* **Text block**:
•••

The paper draws its conclusions based on a historical academic structure in which ‘the old boys club’ called (and, to some extent, still call) the shots, side-lining female representation, especially in senior academic roles. For the women who did achieve such roles, they did so by overcoming significant barriers. The common phrase ‘it’s who you know, not what you know’ rings true in academia, with opportunities earmarked for pre-selected candidates, publications given a helping hand through by a friendly editor, perpetuating a network of privilege that self-replicates over time. In addition, unconscious bias is a real problem in the scientific world. While we have come a long way in overcoming obvious bias (e.g. by implementing anonymous reviewing of papers), job references are still more likely to portray women as more ‘helpful’ and ‘caring’ than men, who are typically described as ‘innovative’ and ‘exemplary’.
Nature Communications did note the critical response to the paper on the day of publication. Two days later, the journal released an Editor’s Note: ‘Readers are alerted that this paper is subject to criticisms that are being considered by the editors. Those criticisms were targeted to the authors’ interpretation of their data that gender plays a role in the success of mentoring relationships between junior and senior researchers, in a way that undermines the role of female mentors and mentees. We are investigating the concerns raised and an editorial response will follow the resolution of these issues.’ There are many unanswered questions about how an article, which so clearly undermines the roles of women in academia, came to be published. But, with another recent article published in the chemistry journal Angewandte arguing that diversity actually harms organic synthesis research, there is a hollowness to the truth behind those messages of equality that the science publishing world put out in June. A saving grace did come from science twitter in the days following, with a thread encouraging male scientists to praise their female mentors throughout their careers. Heart-warming stories of past mentors flooded in. While this is purely anecdotal data, it was hard to ignore the overwhelming feeling that this paper has missed the mark.
My own (early stage) science career has been hall marked by great mentors who are women. While they were not my direct supervisors or lead academics, they passed on invaluable knowledge, tricks of the trade and solid career advice. They were sometimes my peers, such as Jessica Birt, who showed me the ropes in my first ever research project looking at multicellular biosensors as part of an iGEM project. They were post-docs, like Dr Alice Banks, Dr Colette Whitfield and Dr Hope Adamson. The former two guided me through my undergraduate dissertation and applying for PhDs, while the latter helped me through the first couple of years of my PhD and who, I can safely say, I couldn’t have got to where I am without. They were sometimes senior researchers, including Dr Wendy Birt, who taught me all the lab tricks of the trade; what she didn’t know about molecular biology methods wasn’t worth knowing. I have never shared a publication with any of those scientists, but that doesn’t erase the effect that they have had on my publications and will have in my future.
The authors and reviewers of this article in Nature Communications were right. Mentorship is an important yet underdiscussed topic. Let’s make sure we focus our efforts on acknowledging ‘success’ by all. On how best to capture the true impact of a mentor. And, finally, on addressing the entrenched barriers to gender equality in science academia before we draw conclusions from further ‘research’.

•••

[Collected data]
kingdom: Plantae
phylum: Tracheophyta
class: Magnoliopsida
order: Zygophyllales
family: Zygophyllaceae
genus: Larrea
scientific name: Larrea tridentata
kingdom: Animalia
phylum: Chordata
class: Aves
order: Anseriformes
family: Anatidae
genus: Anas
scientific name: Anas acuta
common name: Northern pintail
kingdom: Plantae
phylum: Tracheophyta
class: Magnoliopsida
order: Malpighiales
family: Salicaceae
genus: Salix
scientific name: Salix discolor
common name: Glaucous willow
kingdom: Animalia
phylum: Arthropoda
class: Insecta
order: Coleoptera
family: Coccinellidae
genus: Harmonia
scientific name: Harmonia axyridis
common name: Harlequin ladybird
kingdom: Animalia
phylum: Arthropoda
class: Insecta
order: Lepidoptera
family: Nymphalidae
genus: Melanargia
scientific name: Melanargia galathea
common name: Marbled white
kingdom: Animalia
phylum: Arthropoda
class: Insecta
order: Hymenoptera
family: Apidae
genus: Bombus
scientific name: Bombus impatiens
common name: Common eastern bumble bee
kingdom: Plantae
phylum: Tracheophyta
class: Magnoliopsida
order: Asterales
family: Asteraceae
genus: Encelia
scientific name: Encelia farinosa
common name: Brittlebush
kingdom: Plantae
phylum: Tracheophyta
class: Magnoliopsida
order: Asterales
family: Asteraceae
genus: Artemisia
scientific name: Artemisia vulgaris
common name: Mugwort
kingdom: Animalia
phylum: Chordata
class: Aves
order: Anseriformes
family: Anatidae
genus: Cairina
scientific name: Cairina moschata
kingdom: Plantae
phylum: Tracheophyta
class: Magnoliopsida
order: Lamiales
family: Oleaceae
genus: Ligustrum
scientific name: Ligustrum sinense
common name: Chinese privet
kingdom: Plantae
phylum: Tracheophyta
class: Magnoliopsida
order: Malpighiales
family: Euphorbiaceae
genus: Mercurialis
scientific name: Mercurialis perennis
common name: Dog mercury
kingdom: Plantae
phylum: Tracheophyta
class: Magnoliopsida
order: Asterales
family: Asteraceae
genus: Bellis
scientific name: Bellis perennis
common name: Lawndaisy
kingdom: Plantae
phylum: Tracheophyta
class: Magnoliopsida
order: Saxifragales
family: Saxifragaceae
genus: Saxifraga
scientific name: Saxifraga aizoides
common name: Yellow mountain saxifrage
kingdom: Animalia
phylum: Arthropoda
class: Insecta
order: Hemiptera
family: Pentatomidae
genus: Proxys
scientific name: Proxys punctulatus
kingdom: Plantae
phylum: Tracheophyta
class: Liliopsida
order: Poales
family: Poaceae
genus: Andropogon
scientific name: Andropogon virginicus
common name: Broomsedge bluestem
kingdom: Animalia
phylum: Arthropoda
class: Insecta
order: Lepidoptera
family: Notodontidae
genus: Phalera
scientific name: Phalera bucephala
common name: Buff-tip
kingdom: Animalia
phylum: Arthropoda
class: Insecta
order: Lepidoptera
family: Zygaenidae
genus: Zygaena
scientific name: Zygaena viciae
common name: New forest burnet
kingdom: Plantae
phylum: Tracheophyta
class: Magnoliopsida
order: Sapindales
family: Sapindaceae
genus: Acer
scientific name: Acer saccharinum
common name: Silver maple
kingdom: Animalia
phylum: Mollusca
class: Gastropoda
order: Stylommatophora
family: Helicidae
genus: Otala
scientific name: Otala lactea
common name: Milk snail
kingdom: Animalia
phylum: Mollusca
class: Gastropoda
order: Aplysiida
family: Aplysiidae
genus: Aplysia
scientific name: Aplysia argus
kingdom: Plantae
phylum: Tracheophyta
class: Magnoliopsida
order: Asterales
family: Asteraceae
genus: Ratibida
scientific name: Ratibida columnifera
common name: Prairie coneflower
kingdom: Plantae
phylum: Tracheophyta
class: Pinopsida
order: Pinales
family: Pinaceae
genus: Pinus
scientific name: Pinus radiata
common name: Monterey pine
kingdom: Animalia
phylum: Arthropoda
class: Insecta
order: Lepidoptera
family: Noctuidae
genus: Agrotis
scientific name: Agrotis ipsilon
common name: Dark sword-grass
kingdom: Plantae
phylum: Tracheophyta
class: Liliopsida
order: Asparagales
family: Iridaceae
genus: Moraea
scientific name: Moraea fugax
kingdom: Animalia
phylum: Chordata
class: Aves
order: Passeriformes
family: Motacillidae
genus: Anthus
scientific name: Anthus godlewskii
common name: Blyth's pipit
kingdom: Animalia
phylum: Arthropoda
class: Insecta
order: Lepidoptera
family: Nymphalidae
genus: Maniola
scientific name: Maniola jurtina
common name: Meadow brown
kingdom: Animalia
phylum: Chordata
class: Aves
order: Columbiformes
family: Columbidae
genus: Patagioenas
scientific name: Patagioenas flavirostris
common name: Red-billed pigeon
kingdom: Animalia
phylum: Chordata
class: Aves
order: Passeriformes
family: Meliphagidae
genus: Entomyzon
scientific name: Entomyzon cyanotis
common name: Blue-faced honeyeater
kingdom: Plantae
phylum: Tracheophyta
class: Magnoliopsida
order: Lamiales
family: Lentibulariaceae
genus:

•••

* **What to work on**:
a) In the text on mentorship in science, write out the part starting with "The authors and" and going on through "from further ‘research’.", substituting "Mentoring" for "Mentorship".
b) Decide whether each statement agrees with the text on mentorship in science. Answer yes or no and quote the deciding words. (i) Nature Communications released an Editor's Note two days after the paper came out. (ii) The writer has shared a publication with Dr Hope Adamson. (iii) The article in Angewandte argued that diversity helps organic synthesis research.

* **List of solutions**:
a)
The authors and reviewers of this article in Nature Communications were right. Mentoring is an important yet underdiscussed topic. Let’s make sure we focus our efforts on acknowledging ‘success’ by all. On how best to capture the true impact of a mentor. And, finally, on addressing the entrenched barriers to gender equality in science academia before we draw conclusions from further ‘research’.

b)
(i) Yes: "Two days later, the journal released an Editor’s Note"
(ii) No: "I have never shared a publication with any of those scientists"
(iii) No: "arguing that diversity actually harms organic synthesis research"